• [Instructions to follow]: Convert the text of the records below into a JSON list of strings, one string per line, with blank lines skipped. Leave the pictures out of the list.

··· Exercise materials

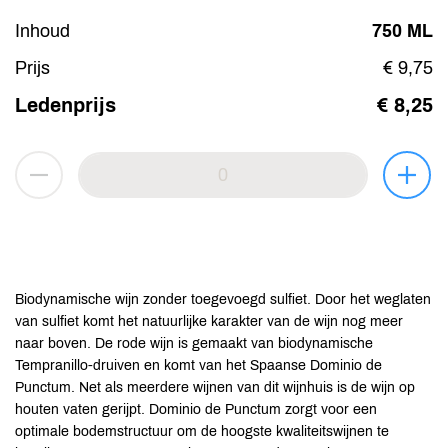
Inhoud
750 ML
Prijs
€ 9,75
Ledenprijs
€ 8,25
Biodynamische wijn zonder toegevoegd sulfiet. Door het weglaten
van sulfiet komt het natuurlijke karakter van de wijn nog meer
naar boven. De rode wijn is gemaakt van biodynamische
Tempranillo-druiven en komt van het Spaanse Dominio de
Punctum. Net als meerdere wijnen van dit wijnhuis is de wijn op
houten vaten gerijpt. Dominio de Punctum zorgt voor een
optimale bodemstructuur om de hoogste kwaliteitswijnen te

······

• [Response to the task]:
[
  "Inhoud",
  "750 ML",
  "Prijs",
  "€ 9,75",
  "Ledenprijs",
  "€ 8,25",
  "Biodynamische wijn zonder toegevoegd sulfiet. Door het weglaten",
  "van sulfiet komt het natuurlijke karakter van de wijn nog meer",
  "naar boven. De rode wijn is gemaakt van biodynamische",
  "Tempranillo-druiven en komt van het Spaanse Dominio de",
  "Punctum. Net als meerdere wijnen van dit wijnhuis is de wijn op",
  "houten vaten gerijpt. Dominio de Punctum zorgt voor een",
  "optimale bodemstructuur om de hoogste kwaliteitswijnen te"
]